世界フリースクール大会

 2000年、世界フリースクール大会が東京で行われた。
 元々はイスラエルとパレスチナのそれぞれの学校に通う子供たちが、大人たちの争いとは別に仲良くやっていこうという自由と平和運動を発端に始まったものである。テロが相次ぐ今では夢物語のような感があるが、毎年各国のフリースクールのある都市を巡回して開かれている。

 東京での世界フリースクール大会は、一人の東京シューレの子供「日本でもやりたい」という一言で始まった。そして7月、1週間の予定で、代々木のオリンピックセンター、千葉県印旛郡の青年の家にて開催された。

 参加国は、アメリカ、イギリス、ロシア、タイ、インド、韓国、そして日本などの十数カ国。だが、一口でフリースクールといっても様々で、それぞれのお国柄を反映している。

 韓国は受験競争も激しく、学歴社会でもあるので、日本同様に登校拒否が多い。韓国では不登校ではなく非校生というのだそうだ。そして、日本と違い、公費によって運営されるフリースクールがあるというなんとも羨ましい話だった。

 ロシアのフリースクールは社会主義の歴史が長いので、まずは自由というものがわからなかったのだそうだ。自由がどういうものなのか学ぶということから始まったのだそうだ。この話は日本に育った私にはとても興味深かった。
 
 タイやインドは未だに階級制度がある国なので、階級によって学校で学ぶ内容も違っている。そういう垣根を通り越して学びたいものを学ぶのがフリースクールのあり方なのだそうだ。
 
 こんな大きなイベントは私が東京シュ−レに入ってから初めてのことだし、東京シューレにとっても初めてのことだった。私は旅好きで外国に興味があったということもあって今回のイベントの手伝いに進んで参加した。だが、当然のように東京シューレの父母の手伝いだけでは足りない。通訳などは日赤のボランティアが大勢来てくれた。
 
 私は本部の手伝いの他に、2つのワークショップの記録係を受け持った。そのうちの一つはとても印象に残るワークショップだった。
それは最終日の千葉県の青年の家でのことだった。ワークショップのテーマは『学校や勉強は必要か』。テーマがこのようなものであったので参加者は当然のごとく日本人ばかりだった。

 本部では日赤の通訳のボランティアが不登校やフリースクールの認識がなくて通訳に手間取ってしまうという話が飛び交ったりしていた。

 ワークショップに参加した日本人はフリースクールの子供やその親、それに対する反対派として参加したのはそのボランティアの通訳の方々だった。
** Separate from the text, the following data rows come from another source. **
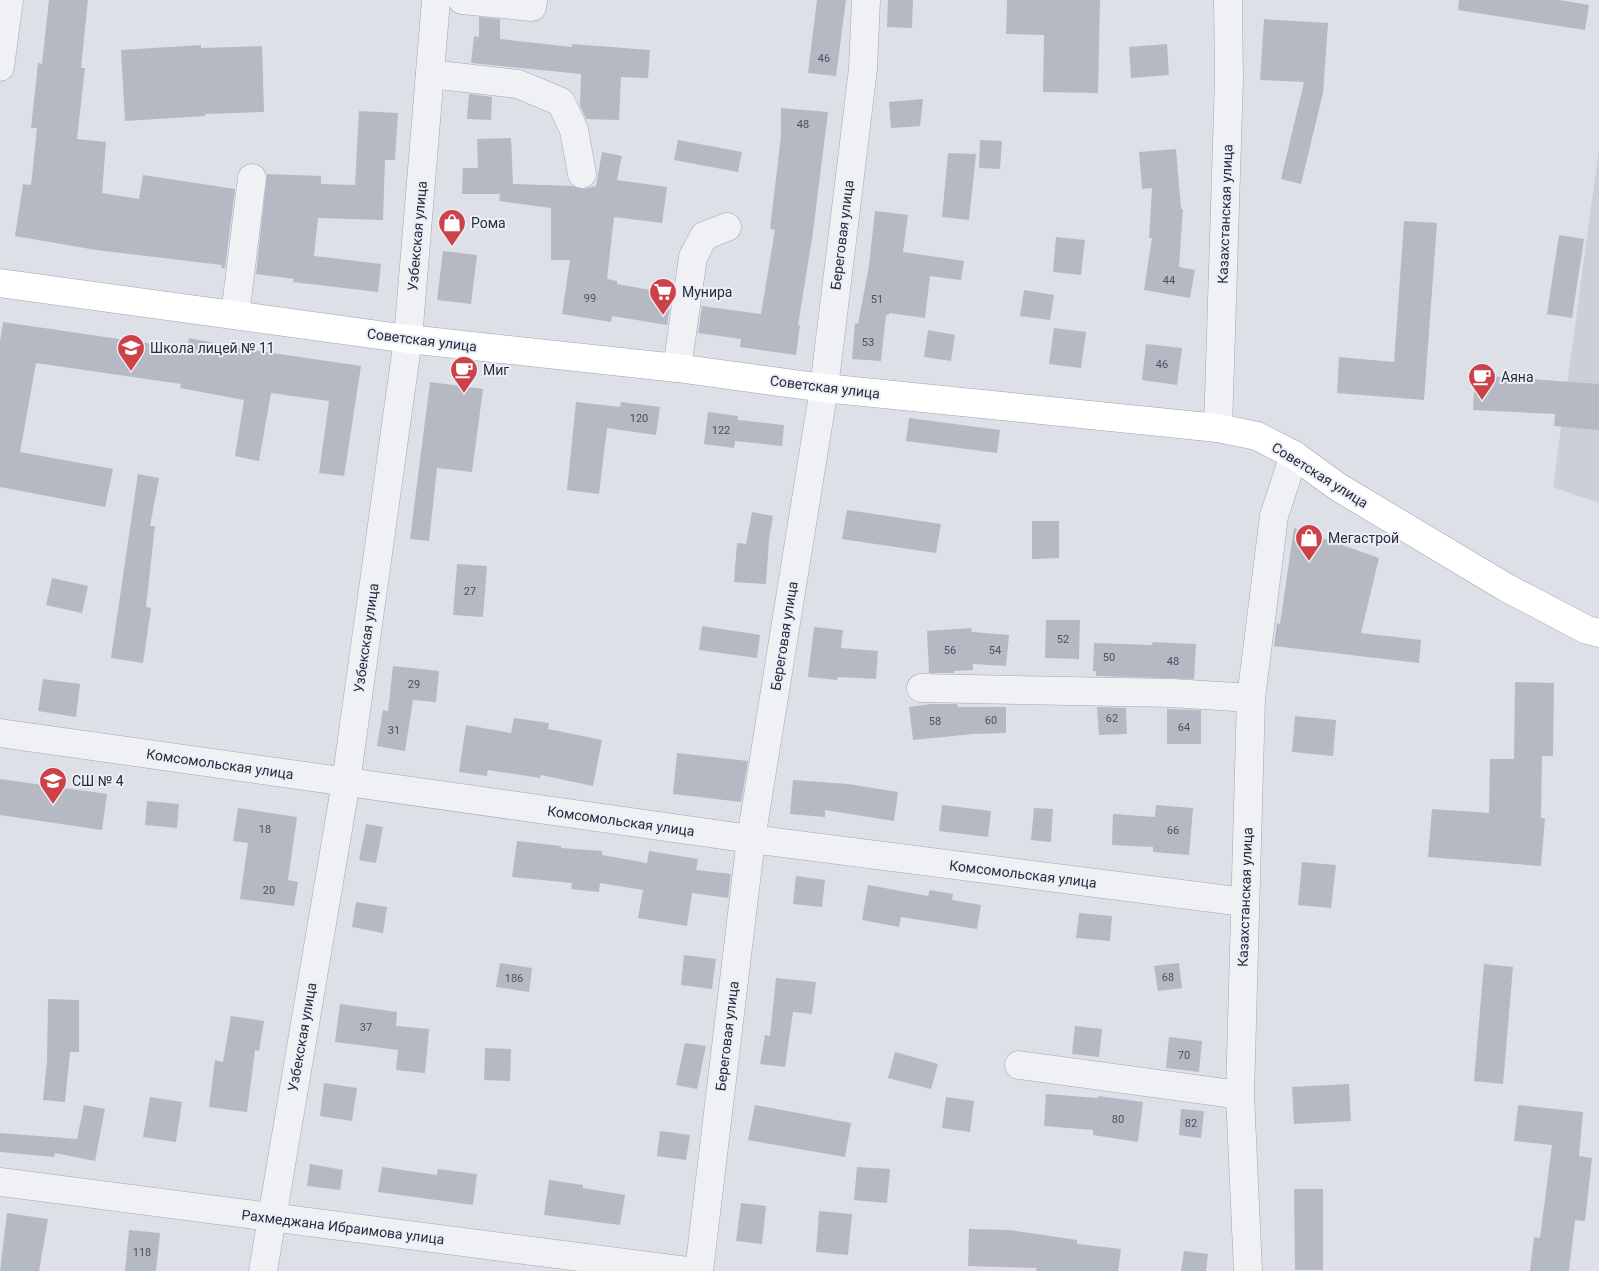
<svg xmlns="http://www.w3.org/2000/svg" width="1599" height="1271" viewBox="0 0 1599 1271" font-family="Roboto,sans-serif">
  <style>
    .built { fill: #cbcfd9 }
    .building { fill: #b4b9c3 }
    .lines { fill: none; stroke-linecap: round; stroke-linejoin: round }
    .minor-casing { stroke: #a3a7b1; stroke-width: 29 }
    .major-casing { stroke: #9da3b2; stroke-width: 29 }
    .minor { stroke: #f0f1f5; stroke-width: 28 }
    .major { stroke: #fff; stroke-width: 28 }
    .labels { text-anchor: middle; stroke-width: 4; stroke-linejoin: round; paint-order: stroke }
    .number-label { font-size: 11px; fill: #4a505e }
    .street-label { font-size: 14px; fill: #272d3d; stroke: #eceff5 }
    .poi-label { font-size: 14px; fill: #272d3d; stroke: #eceff5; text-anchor: start }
  </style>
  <rect width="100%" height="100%" fill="#dde0e7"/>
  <polygon class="built" points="1599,149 1599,503 1553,487"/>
  <g class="building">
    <polygon points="49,0 88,0 81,68 85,68 77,139 106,142 102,193 139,199 143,175 235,189 225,268 221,268 222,265 96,250 15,236 23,184 31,185 37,128 31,128 38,63 42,64"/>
    <polygon points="817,0 846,0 836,76 808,73"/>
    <polygon points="888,0 913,0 912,28 887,27"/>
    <polygon points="1007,0 1100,0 1098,93 1043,92 1044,35 1006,34"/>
    <polygon points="1459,0 1559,0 1589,5 1585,30 1458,10"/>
    <polygon points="479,17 500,19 500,39 572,47 572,44 650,50 648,78 621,77 619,120 586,119 580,106 581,74 471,63 474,36 479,37"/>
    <polygon points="1264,19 1328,23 1323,93 1301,184 1281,179 1304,82 1260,80"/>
    <polygon points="1167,44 1169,75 1131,78 1129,47"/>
    <polygon points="201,45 201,48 262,46 264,112 205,114 205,116 125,121 121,50"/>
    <polygon points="469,94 492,97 491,120 467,119"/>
    <polygon points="923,99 920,126 891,128 889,102"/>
    <polygon points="781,108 828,112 812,239 798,325 800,325 796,355 740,347 741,339 698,333 702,306 761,314 775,230 770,229 781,136"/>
    <polygon points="359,111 398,113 395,160 385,160 383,220 318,218 314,256 381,264 378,292 293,282 294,279 256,274 267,174 321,176 321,184 355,185"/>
    <polygon points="511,138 513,184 572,186 584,189 596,186 602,152 622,156 617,180 667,187 662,223 614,217 607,279 617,281 617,284 672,294 667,325 612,316 611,322 562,314 570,260 551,260 551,208 499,201 500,194 462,194 463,168 478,168 477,139"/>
    <polygon points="678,140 742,152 738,172 674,160"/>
    <polygon points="980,140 1002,141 1000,169 979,168"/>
    <polygon points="1176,149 1181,209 1183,209 1179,267 1195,270 1190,298 1144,290 1152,238 1149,238 1152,188 1142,189 1139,152"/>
    <polygon points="948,153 976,154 969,220 942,217"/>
    <polygon points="875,211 908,215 903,252 964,261 961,280 930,276 925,318 889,313 889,315 886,315 881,361 852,359 855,323 858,324 869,266"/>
    <polygon points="1404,221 1437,223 1424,400 1337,393 1339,357 1394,362"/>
    <polygon points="1559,235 1584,239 1572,318 1547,314"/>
    <polygon points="1056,237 1085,240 1081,275 1053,272"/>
    <polygon points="443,251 477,255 471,304 437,300"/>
    <polygon points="1024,290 1054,295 1050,320 1020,316"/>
    <polygon points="3,322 187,349 189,338 225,345 225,346 361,366 344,476 319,473 329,401 271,393 259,461 235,456 244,400 180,388 181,384 36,363 20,452 113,469 105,507 0,487 0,342"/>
    <polygon points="1054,328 1086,332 1081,368 1049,364"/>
    <polygon points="928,330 955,335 951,361 924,357"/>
    <polygon points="1146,344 1182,348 1177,385 1142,380"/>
    <polygon points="1475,375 1599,384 1599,430 1554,426 1555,414 1473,410"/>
    <polygon points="430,382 483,389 472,472 437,468 429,541 410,539"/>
    <polygon points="576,402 620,407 621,402 660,407 656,435 607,428 599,494 567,490"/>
    <polygon points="708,412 738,416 738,420 784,425 782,446 735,441 734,448 704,444"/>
    <polygon points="909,418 1000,430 997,453 906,441"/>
    <polygon points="138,474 159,478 150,526 155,526 146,607 151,608 143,663 111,658"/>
    <polygon points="847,510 941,524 936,553 842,539"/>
    <polygon points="752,512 773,516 769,540 766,584 734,582 737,543 746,544"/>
    <polygon points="1032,521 1059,521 1059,558 1032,559"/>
    <polygon points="1294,528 1379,558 1361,633 1421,640 1419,663 1274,646 1277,623 1280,624"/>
    <polygon points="457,564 487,566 483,617 453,615"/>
    <polygon points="52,578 88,586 82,613 46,605"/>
    <polygon points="1046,620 1080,620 1079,659 1045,658"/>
    <polygon points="702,626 760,635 757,658 699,650"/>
    <polygon points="814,627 843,630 841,648 878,651 876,679 838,677 837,680 808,677"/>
    <polygon points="971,628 972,632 1009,635 1006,666 973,664 973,670 954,671 954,673 929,673 927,631"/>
    <polygon points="1153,642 1196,644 1194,679 1096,676 1096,671 1093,671 1094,643 1152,645"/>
    <polygon points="393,666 439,671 436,702 413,700 405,751 377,746 383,710 388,711"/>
    <polygon points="43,679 80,684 76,717 38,711"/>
    <polygon points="1515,682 1554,683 1553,756 1542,756 1541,818 1545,818 1541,866 1428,857 1432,809 1489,813 1490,759 1514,759"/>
    <polygon points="957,704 958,707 1006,707 1006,733 973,734 913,740 909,707 931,704"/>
    <polygon points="1097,707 1126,708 1127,734 1099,735"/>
    <polygon points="1167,709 1201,710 1201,744 1167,744"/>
    <polygon points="1295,716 1336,720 1333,756 1292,752"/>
    <polygon points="514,718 549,723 548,729 602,740 593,786 541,775 540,778 488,770 487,776 459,772 466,725 511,733"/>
    <polygon points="677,753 748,761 741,802 673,794"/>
    <polygon points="0,779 107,794 102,830 0,815"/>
    <polygon points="793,780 848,784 898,792 894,821 825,810 825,817 790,814"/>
    <polygon points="147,801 179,804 177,828 145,825"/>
    <polygon points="942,805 991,811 988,837 939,831"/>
    <polygon points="1156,805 1193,808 1189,855 1153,852 1153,847 1112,845 1113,814 1155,817"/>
    <polygon points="238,808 297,817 288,880 298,882 294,906 240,899 248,843 233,841"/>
    <polygon points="1034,808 1053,809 1051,842 1031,840"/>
    <polygon points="366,824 383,827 376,863 359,860"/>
    <polygon points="517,841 561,846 561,848 602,851 602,855 647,863 649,851 698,859 696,870 731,874 728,898 692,893 687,926 638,918 643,890 600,883 599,892 571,889 572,883 512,877"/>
    <polygon points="1302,862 1336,865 1331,908 1298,905"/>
    <polygon points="796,876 825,880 822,907 793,904"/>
    <polygon points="868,885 928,896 930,890 953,894 952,900 981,905 977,929 901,917 899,927 862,920"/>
    <polygon points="356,902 387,907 383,933 352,927"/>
    <polygon points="1079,913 1112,916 1110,941 1076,938"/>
    <polygon points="684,955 716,959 712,989 681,985"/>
    <polygon points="500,963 532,968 529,992 496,987"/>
    <polygon points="1179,963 1182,988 1158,991 1154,966"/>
    <polygon points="1484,964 1513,967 1503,1084 1474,1081"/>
    <polygon points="776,978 816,982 812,1014 793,1012 785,1067 760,1064 765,1035 770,1036"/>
    <polygon points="48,999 79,1000 79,1052 70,1052 65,1102 43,1100 47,1061"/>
    <polygon points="340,1004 397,1012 396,1026 429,1029 425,1073 396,1070 398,1050 335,1042"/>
    <polygon points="231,1016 264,1021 259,1051 255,1050 247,1112 209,1107 215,1060 223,1062"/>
    <polygon points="1075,1026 1102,1029 1099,1057 1072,1054"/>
    <polygon points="1169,1037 1202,1041 1199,1072 1166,1068"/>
    <polygon points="685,1043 706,1046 697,1089 676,1085"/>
    <polygon points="485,1048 511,1049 510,1081 484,1080"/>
    <polygon points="895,1052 938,1064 931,1089 888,1078"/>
    <polygon points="324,1083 357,1088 352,1121 320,1116"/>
    <polygon points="1349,1084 1351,1121 1294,1124 1292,1087"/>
    <polygon points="1046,1094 1098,1098 1098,1096 1143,1102 1138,1142 1093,1135 1093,1130 1044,1126"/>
    <polygon points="150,1097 182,1102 176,1142 143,1137"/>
    <polygon points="946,1097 974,1101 970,1132 942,1128"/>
    <polygon points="84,1105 105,1109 95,1161 55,1153 54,1157 0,1152 0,1133 77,1139"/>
    <polygon points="755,1105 851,1123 845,1157 748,1140"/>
    <polygon points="1518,1105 1583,1112 1579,1156 1592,1158 1585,1221 1575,1220 1569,1271 1530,1271 1534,1237 1540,1238 1552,1145 1514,1141"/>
    <polygon points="1181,1109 1204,1111 1201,1138 1179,1135"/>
    <polygon points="660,1131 690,1135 686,1160 657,1156"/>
    <polygon points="310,1164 343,1170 340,1190 307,1186"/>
    <polygon points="382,1167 437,1175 438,1169 477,1174 473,1205 378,1192"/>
    <polygon points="857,1167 890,1169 887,1203 854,1200"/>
    <polygon points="549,1180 583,1185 583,1188 625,1195 620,1225 544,1215"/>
    <polygon points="1294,1189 1323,1189 1323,1270 1295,1270"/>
    <polygon points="741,1203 766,1206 762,1244 736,1241"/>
    <polygon points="819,1211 852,1214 848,1255 816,1252"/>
    <polygon points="7,1213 48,1219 39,1271 0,1271"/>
    <polygon points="969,1229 1010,1230 1077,1240 1077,1244 1121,1249 1118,1271 1036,1271 1037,1268 968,1266"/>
    <polygon points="129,1230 160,1233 156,1271 125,1271"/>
    <polygon points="1184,1251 1208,1254 1206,1271 1181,1271"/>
  </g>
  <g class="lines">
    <defs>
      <g id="minor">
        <polyline points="462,0 532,7 533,0"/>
        <polyline points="0,67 9,0"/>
        <polyline points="430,74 518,84 561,102 574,130 582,174"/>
        <polyline points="235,315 252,178"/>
        <polyline points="677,368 693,257 704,236 727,227"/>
        <polyline points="1218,428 1229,79 1228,0"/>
        <polyline points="921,688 1172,693 1251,698"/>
        <polyline points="0,733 751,839 1244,902"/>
        <polyline points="1019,1065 1240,1095"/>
        <polyline points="0,1182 687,1271"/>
        <polyline points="263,1271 346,782 408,339 436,0"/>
        <polyline points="699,1271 751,839 824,388 863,69 866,0"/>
        <polyline points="1248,1271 1240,1095 1251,698 1274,516 1294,455"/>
      </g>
      <polyline id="major" points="0,283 408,339 677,368 824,388 1218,428 1257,436 1294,455 1338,487 1507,588 1587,630 1599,633"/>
    </defs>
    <use href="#minor" class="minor-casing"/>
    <use href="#major" class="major-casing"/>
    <use href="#minor" class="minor"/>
    <use href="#major" class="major"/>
  </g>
  <defs>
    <symbol id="shop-pin" viewBox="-11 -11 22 30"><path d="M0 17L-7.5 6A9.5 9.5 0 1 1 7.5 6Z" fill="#cc4248" stroke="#eceff5"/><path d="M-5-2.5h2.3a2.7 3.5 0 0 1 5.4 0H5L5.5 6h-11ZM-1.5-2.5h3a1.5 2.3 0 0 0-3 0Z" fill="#fff"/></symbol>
    <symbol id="supermarket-pin" viewBox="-11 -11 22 30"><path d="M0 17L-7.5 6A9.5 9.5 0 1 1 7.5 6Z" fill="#cc4248" stroke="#eceff5"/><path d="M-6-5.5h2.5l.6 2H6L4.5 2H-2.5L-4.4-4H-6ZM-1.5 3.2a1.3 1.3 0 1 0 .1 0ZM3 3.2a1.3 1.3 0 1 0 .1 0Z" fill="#fff"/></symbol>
    <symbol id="school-pin" viewBox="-11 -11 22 30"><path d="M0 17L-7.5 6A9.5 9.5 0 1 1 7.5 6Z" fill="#cc4248" stroke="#eceff5"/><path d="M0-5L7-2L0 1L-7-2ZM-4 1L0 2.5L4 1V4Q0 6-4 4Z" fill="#fff"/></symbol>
    <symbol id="cafe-pin" viewBox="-11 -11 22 30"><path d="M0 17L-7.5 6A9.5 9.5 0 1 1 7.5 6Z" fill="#cc4248" stroke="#eceff5"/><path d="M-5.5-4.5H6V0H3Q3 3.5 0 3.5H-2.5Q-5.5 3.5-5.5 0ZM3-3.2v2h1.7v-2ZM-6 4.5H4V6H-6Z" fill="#fff"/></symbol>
  </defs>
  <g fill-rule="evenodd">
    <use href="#shop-pin" x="436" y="207" width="32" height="43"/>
    <use href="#supermarket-pin" x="647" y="276" width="32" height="43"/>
    <use href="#school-pin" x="115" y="332" width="32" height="43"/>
    <use href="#cafe-pin" x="448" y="354" width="32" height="43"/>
    <use href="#cafe-pin" x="1466" y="361" width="32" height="43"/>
    <use href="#shop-pin" x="1293" y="522" width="32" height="43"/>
    <use href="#school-pin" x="37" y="765" width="32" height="43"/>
  </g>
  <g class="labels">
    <g class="number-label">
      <text x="824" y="62">46</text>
      <text x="803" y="128">48</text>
      <text x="1169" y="284">44</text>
      <text x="590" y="302">99</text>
      <text x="877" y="303">51</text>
      <text x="868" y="346">53</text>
      <text x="1162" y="368">46</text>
      <text x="639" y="422">120</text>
      <text x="721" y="434">122</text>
      <text x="470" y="595">27</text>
      <text x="1063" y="643">52</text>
      <text x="950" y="654">56</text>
      <text x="995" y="654">54</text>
      <text x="1109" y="661">50</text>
      <text x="1173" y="665">48</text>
      <text x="414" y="688">29</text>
      <text x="1112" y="722">62</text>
      <text x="991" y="724">60</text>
      <text x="935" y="725">58</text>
      <text x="1184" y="731">64</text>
      <text x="394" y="734">31</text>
      <text x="265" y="833">18</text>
      <text x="1173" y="834">66</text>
      <text x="269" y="894">20</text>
      <text x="1168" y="981">68</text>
      <text x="514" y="982">186</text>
      <text x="366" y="1031">37</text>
      <text x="1184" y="1059">70</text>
      <text x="1118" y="1123">80</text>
      <text x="1191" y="1127">82</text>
      <text x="142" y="1256">118</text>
    </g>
    <g class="street-label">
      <text transform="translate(1225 214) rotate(-88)" y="5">Казахстанская улица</text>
      <text transform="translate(842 235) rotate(-83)" y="5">Береговая улица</text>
      <text transform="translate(417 236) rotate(-85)" y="5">Узбекская улица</text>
      <text transform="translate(422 340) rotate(7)" y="5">Советская улица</text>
      <text transform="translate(825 387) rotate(7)" y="5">Советская улица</text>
      <text transform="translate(1320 475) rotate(32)" y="5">Советская улица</text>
      <text transform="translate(784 636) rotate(-81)" y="5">Береговая улица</text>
      <text transform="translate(366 638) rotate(-82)" y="5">Узбекская улица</text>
      <text transform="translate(220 764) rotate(8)" y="5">Комсомольская улица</text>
      <text transform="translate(621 821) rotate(8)" y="5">Комсомольская улица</text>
      <text transform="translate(1023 874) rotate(7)" y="5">Комсомольская улица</text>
      <text transform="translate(1245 897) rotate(-88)" y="5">Казахстанская улица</text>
      <text transform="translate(727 1036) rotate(-83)" y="5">Береговая улица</text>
      <text transform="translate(302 1037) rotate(-80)" y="5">Узбекская улица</text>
      <text transform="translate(343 1227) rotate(7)" y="5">Рахмеджана Ибраимова улица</text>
    </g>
    <g class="poi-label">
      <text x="471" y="228">Рома</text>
      <text x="682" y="297">Мунира</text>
      <text x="150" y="353">Школа лицей № 11</text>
      <text x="483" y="375">Миг</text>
      <text x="1501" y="382">Аяна</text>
      <text x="1328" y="543">Мегастрой</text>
      <text x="72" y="786">СШ № 4</text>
    </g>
  </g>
</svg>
通訳の方々は1週間に渡る作業の間、納得できない思いで通訳をしていたらしい。その思いの丈をこのワークショップにぶつけてきた。

 だが、その後の展開が興味深かった。世間では学校必要派が大半である。だがその場では逆転していた。学校不要派が多勢を占め、反対の意見を述べたのは通訳のボランティアの中年の男性と女性の2人だけだったのだ。当初当然のように勢いよく学校必要派の意見を述べた。

 だが、それはフリースクール関係者の「学歴と関係なく仕事をしている人がこんなにいる」という多数の声でかき消された。反対派の彼らには最初の頃の勢いはなくなっていった。30分か40分過ぎた頃、反対派の一人の男性が、その後もう一人の女性が席を立ってしまった。
白熱していた討論は一気に勢いを失った。
 
 このワークショップの発案者で司会をしていた東京シューレの高等部の男の子は、
「ずるいよ。急に逃げちゃうんだもんなー」といっていた。私もこの態度には疑問が残った。せめて最後まで討論に参加して欲しかったと思う。